El anciano los saluda, sin quitarse la mano de la boca. Les hace también señas pero de que se alejen. El chico le grita de nuevo: ‘’¡Venga, don, venga!’’, pero el hombre repite los ademanes y en vez de acercarse se aleja.
El piloto ni el copiloto pueden creer lo que ven. Pero a pesar de la aparente negativa del hombre en la azotea, se acercan aún más, por última vez. ‘’Debe estar insolado, el pobre’’ dice el copiloto. ‘’El desastre no lo deja pensar’’, añade.
El chico colgado de la soga intenta gritarle una vez más, pero se ve interrumpido por el hombre que le dice: ‘’¡Vayan a buscar a otra gente. Yo no me voy de aquí. No así!’’. El muchacho lo mira sin entender bien qué trata de hacer. ‘’¡Suba ya, don! ¡Deje la pendejada!’’. Pero el anciano insiste con sus ademanes para que se vayan.
‘’¡Suéltame, Andrés!’’, le ordena a su compañero. Contrario a lo que debería hacer, Andrés obedece y lo suelta con cuidado, hasta que llegue a la azotea. ‘’¡No podemos quedarnos mucho más tiempo!’’, advierte el piloto.
El joven se acerca al anciano y le habla, con tono fuerte: ‘’Se viene ya, don, ¿me entendió?’’ y se va aproximando.
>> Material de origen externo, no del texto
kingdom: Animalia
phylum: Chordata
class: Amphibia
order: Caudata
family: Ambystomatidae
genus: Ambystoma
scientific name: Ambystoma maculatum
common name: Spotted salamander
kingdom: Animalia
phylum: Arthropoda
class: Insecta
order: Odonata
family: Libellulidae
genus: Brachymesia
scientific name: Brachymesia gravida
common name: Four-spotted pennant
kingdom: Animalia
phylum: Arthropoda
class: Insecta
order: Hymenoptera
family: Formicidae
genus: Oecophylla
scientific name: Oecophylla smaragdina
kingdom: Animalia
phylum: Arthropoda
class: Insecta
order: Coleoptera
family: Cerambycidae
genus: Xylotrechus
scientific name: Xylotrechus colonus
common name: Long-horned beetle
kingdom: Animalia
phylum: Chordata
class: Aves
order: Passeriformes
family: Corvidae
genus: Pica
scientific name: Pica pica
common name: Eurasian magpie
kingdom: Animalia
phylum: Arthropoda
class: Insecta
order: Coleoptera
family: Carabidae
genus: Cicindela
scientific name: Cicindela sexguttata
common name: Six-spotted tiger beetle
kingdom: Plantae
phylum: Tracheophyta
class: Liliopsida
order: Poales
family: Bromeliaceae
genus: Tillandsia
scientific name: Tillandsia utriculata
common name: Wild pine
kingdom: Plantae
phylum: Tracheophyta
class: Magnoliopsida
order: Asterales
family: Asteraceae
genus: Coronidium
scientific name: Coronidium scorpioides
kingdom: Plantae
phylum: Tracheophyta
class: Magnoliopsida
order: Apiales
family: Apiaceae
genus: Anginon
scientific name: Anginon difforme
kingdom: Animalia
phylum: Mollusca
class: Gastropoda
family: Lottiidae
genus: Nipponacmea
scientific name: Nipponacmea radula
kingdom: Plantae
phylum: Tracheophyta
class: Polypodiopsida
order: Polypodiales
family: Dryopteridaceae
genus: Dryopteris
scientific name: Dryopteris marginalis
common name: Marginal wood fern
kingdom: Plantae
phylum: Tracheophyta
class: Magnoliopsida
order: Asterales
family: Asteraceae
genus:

El hombre va retrocediendo, poco a poco. ‘’No voy, no puedo ir con ustedes así’’ le responde, sin quitarse jamás la mano de la boca. ‘’¿Así cómo, abuelo?’’, pregunta perplejo el chico. ‘’¡Váyanse! ¡Hay otros que los necesitan. Yo estoy bien aquí. Así no voy!’’, responde el anciano. ‘’¿Pero no entiende que no lo podemos dejar así, aquí?’’ insiste el muchacho. ‘’¡Váyanse de una vez!’’. En un último intento, el chico se acerca rápidamente y lo agarra fuerte de un brazo, al tiempo que le dice: ‘’¡Abuelo, usted se viene conmigo, carajo!’’ y justo es en ese forcejeo que el viejo deja descubierta su boca desdentada. ‘’¿Vio lo que me hizo hacer? No puedo ir con ustedes así, sin dientes. ¡Abajo tengo mis dientes! ¡Al menos déjeme ir por ellos!’’. El chico no tuvo otra que soltar al hombre y a la vez soltar también una gran carcajada. ‘’Venga conmigo, don, así sin dientes. Le conseguiremos unos en el hospital’’ dice, riendo. ‘’Bueno, pero que conste que se lo dije. Me monto en ese aparato, pero no diga nada, hágame el favor’’. El joven lo toma con dulzura de la mano. ‘’¡Véngase, no más. Yo le guardo su secreto, abuelo’’. Y finalmente el hombre de la azotea subió al helicóptero, sin proferir ninguna palabra, porque siempre llevó la boca tapada con la mano.